In its most recent shareholders’ meeting Tesla Motors CEO Elon Musk noted that the Tesla Model 3 is the highest revenue producing car in the U.S. and fourth best-selling by unit volume. He also noted Tesla’s vehicles’ industry-leading fuel efficiency and range.
Musk took the further step of emphasizing the lower cost of ownership of Tesla’s vehicles versus internal combustion engine vehicles such as the Toyota Camry or Honda Accord. What he neglected to mention was the potentially higher cost of insurance.
Tesla owners have been wrestling with escalating insurance costs as a troubling factor has emerged in the Tesla ownership experience: the challenge of obtaining timely repairs resulting from the limited availability of replacement parts and supporting service organizations. Without directly addressing the issue during the shareholder meeting, Musk noted the company’s addition of direct repair services and roadside assistance for everything from tire replacement to bumper repair. “We just did our first bumper repair,” Musk said.
This is but one contributing factor to an enduring multi-year effort on the part of Tesla to provide its own car insurance. Also in the shareholder meeting Musk mentioned that an insurance offering from the company would involve “a small acquisition and a bit of software to write.” There were no follow-up questions on either the direct repair services or the potential acquisition of an insurance company.
Tesla has partnered with State National Insurance to handle underwriting as a response to an 18% escalation in the cost of repairs for insurers such as Liberty Mutual, GEICO, and Progressive. Musk went a little further in a more recent earnings call suggesting that the company was one month away from launching its own insurance product and implicating Tesla drivers as the cause of rising insurance rates.
Said Musk: “(The company’s insurance offering) will be much more compelling than anything else out there. We have direct knowledge of the risk profile of customers, and based on the car, and then if they want to buy a Tesla insurance, they would have to agree to not drive the car in a crazy way. Or they can, but then their insurance rates are higher.”
The comment is aligned with Musk’s frequent claims regarding the superior performance of Tesla vehicles in surviving and avoiding crashes.
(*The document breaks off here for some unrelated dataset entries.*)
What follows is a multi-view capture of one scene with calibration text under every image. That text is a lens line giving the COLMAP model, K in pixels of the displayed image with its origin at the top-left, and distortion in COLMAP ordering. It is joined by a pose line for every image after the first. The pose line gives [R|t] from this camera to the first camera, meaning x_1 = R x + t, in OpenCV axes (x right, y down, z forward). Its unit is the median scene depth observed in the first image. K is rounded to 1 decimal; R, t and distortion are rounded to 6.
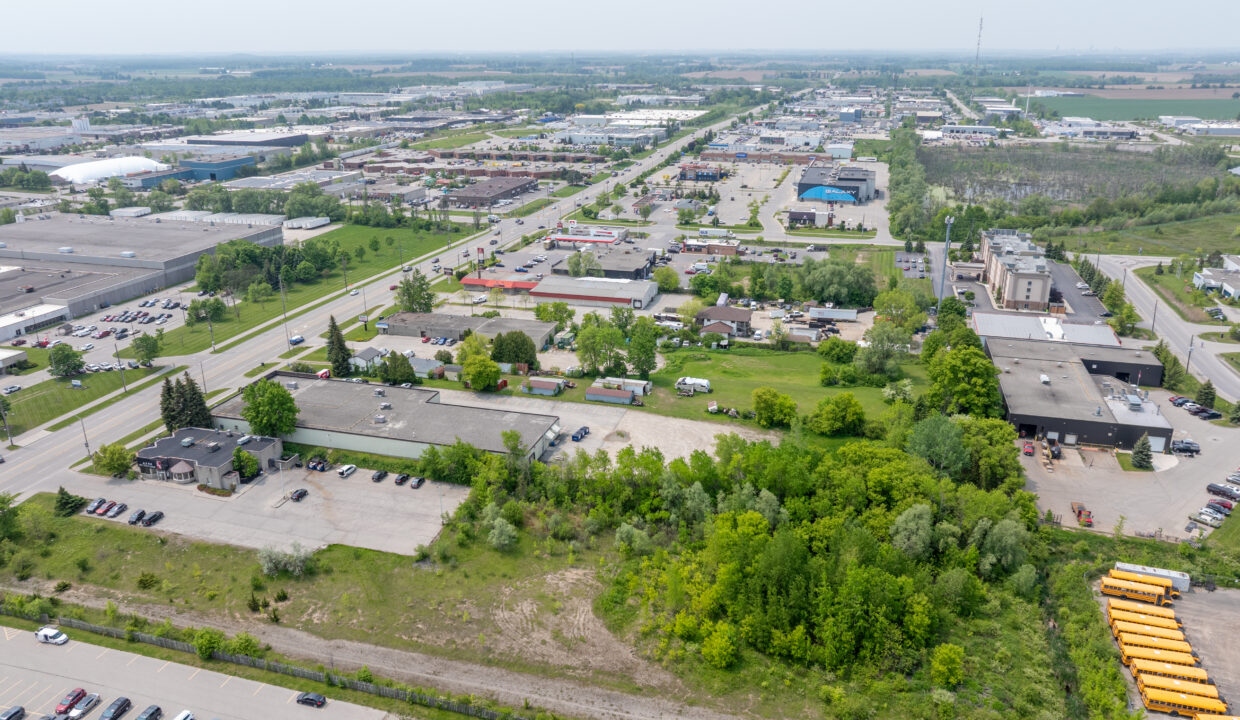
lens RADIAL K [[902.3, 0, 620.0], [0, 902.3, 360.0], [0, 0, 1]] dist [-0.014698, -0.001748]
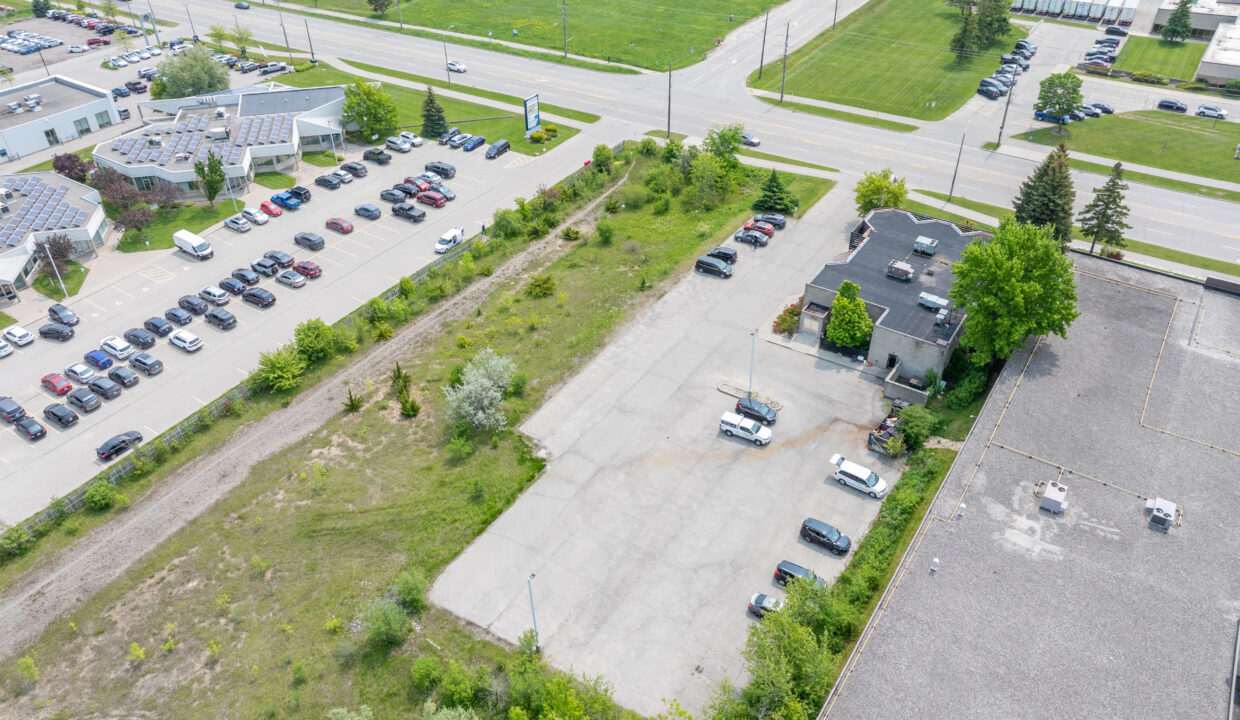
lens RADIAL K [[902.3, 0, 620.0], [0, 902.3, 360.0], [0, 0, 1]] dist [-0.014698, -0.001748]
pose [[-0.304371, 0.571784, -0.761854, 0.010766], [-0.309328, 0.697126, 0.646786, -0.146566], [0.900930, 0.432526, -0.035316, 0.891271]]
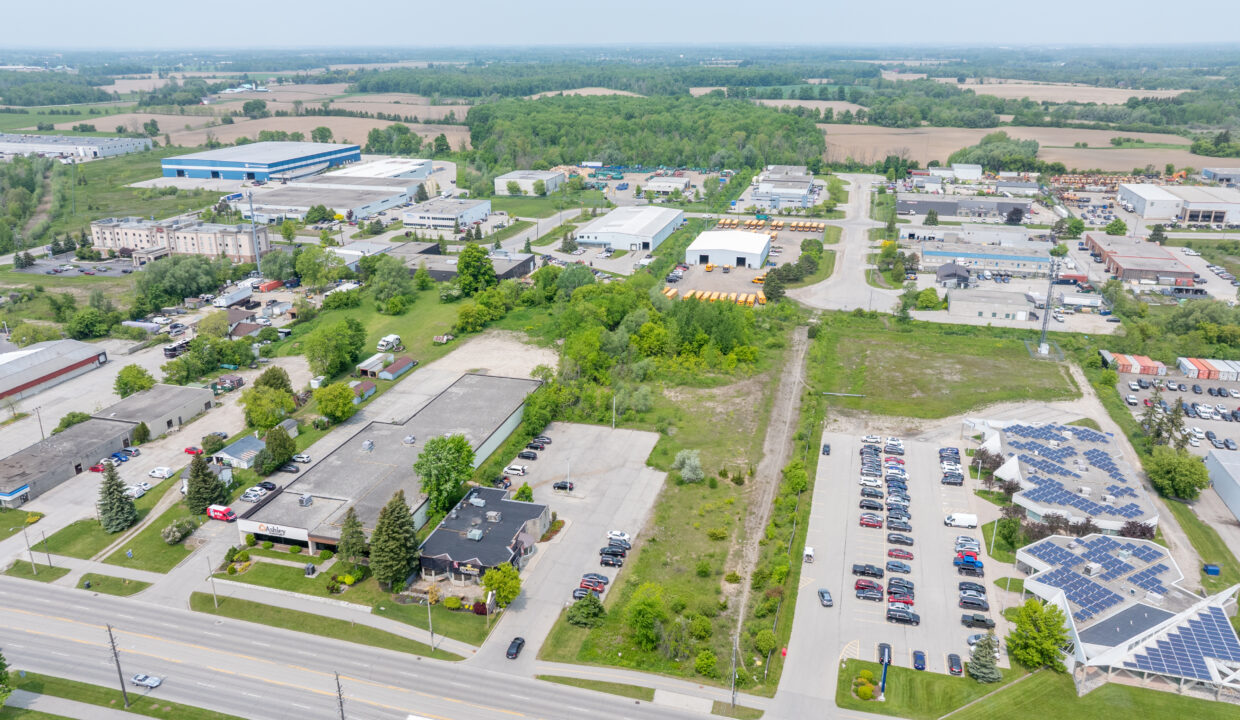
lens RADIAL K [[902.3, 0, 620.0], [0, 902.3, 360.0], [0, 0, 1]] dist [-0.014698, -0.001748]
pose [[-0.012490, -0.331917, 0.943226, -1.182768], [0.334566, 0.887543, 0.316753, -0.253981], [-0.942290, 0.319528, 0.099963, 0.755896]]
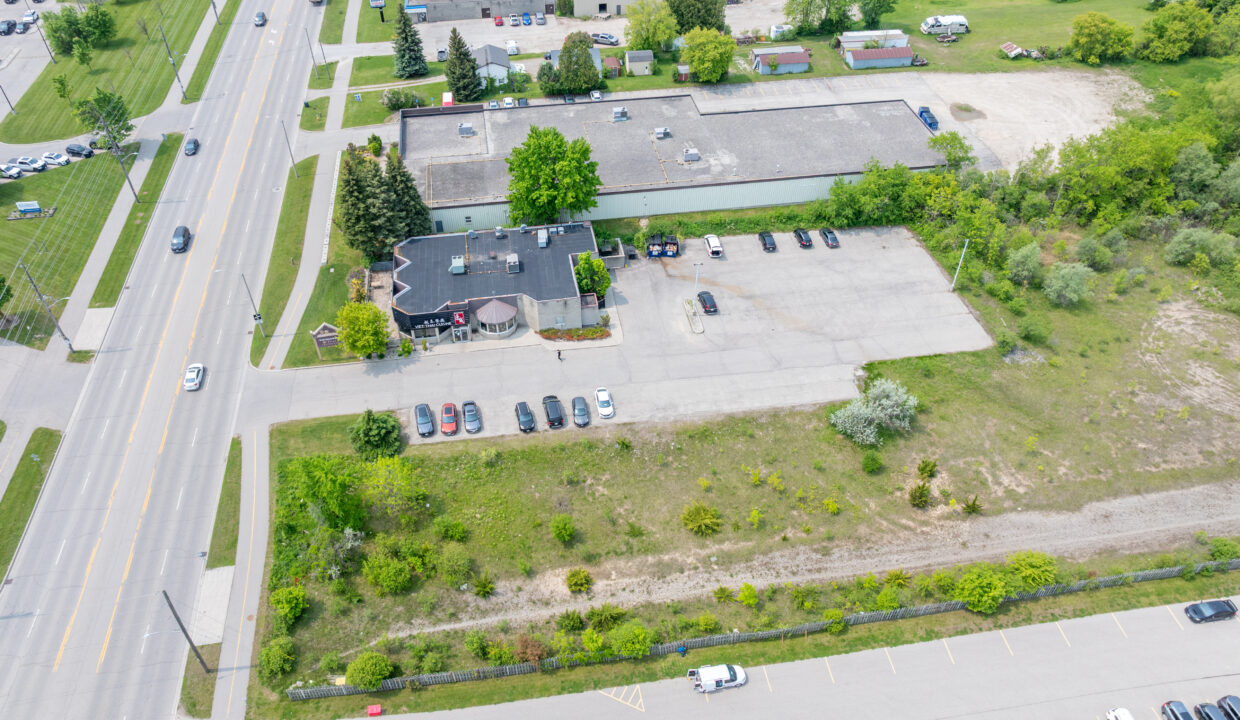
lens RADIAL K [[902.3, 0, 620.0], [0, 902.3, 360.0], [0, 0, 1]] dist [-0.014698, -0.001748]
pose [[0.904608, -0.279439, 0.321866, -0.591215], [0.138528, 0.906869, 0.397993, -0.067568], [-0.403106, -0.315441, 0.859071, 0.450665]]
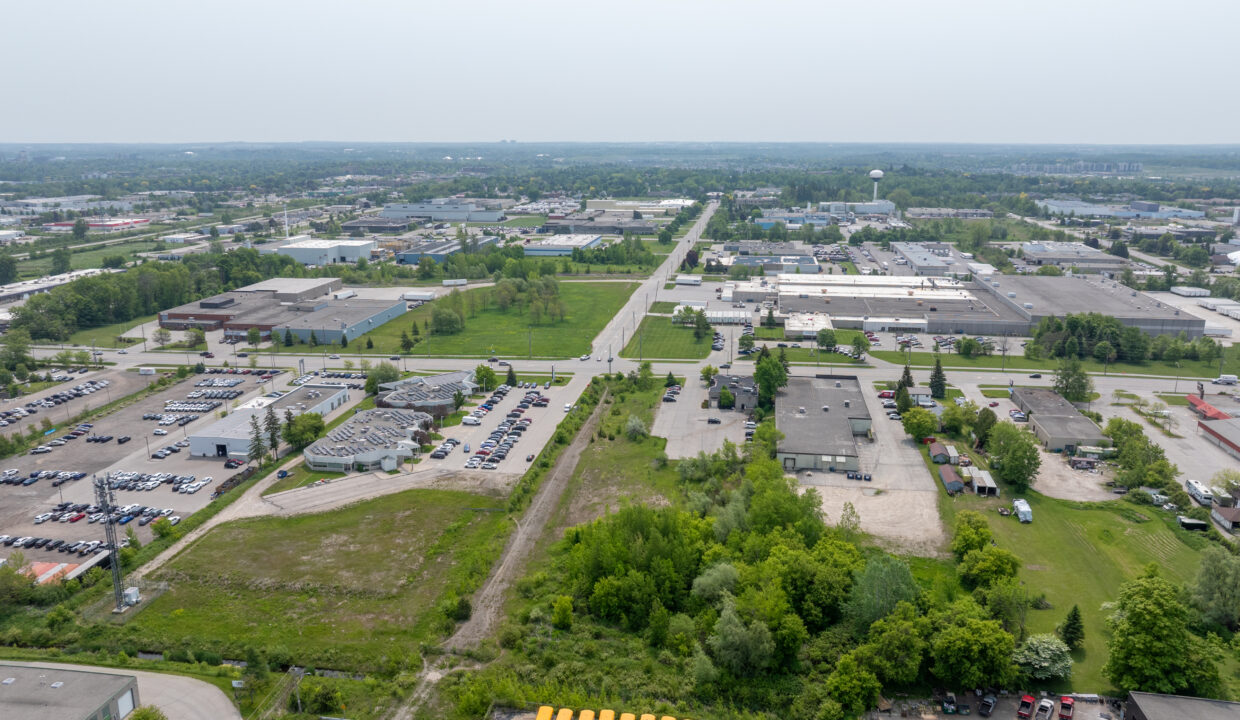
lens RADIAL K [[917.5, 0, 620.0], [0, 917.5, 360.0], [0, 0, 1]] dist [0.004158, 0.000150]
pose [[0.119415, 0.239337, -0.963565, 1.061272], [-0.330293, 0.924808, 0.188777, -0.181797], [0.936294, 0.295716, 0.189487, 0.491390]]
Musk got involved in a dispute with the National Highway Traffic Safety Administration (NHTSA) last month when he claimed, using NHTSA’s own data, that drivers and passengers were least likely to be killed or injured in a Tesla vehicle. This claim followed Musk’s assertion from two years prior, that Tesla vehicles equipped with the company’s autopilot technology were approximately 40% less likely to be subject to an insurance claim resulting from a crash.
The bottom line appears to be that Tesla’s insurance cost problem is less related to vehicle performance or driver behavior than it is to the logistics of replacement parts availability. Glass for cracked or shattered windshields and damage to large sunroofs appear to be just one of many chokepoints for replacements parts and warranty repair vulnerabilities.
It is possible, though, that the frequency of claims is an issue as well but the jury is out and the data is not in. Anecdotally, reports continue to come in from around the world of Tesla vehicles operating in autopilot mode plowing into emergency and service vehicles parked on the shoulders of highways.
Nevertheless, Musk stands by his safety claims for Tesla vehicles’ ability to survive and avoid crashes. Still, the company does need to address the repair issue.
For now, it appears that Tesla intends to offer its own insurance and is taking on its own repairs. The former problem seems easier to solve than the latter. Either way, it’s a problem Tesla will have to solve for it to continue to be able to tout a lower cost of ownership relative to Toyota and Honda. If there is one thing Toyota and Honda owners can count on, in addition to having among the lowest costs of ownership, it is the broad availability of replacement parts and repair organizations.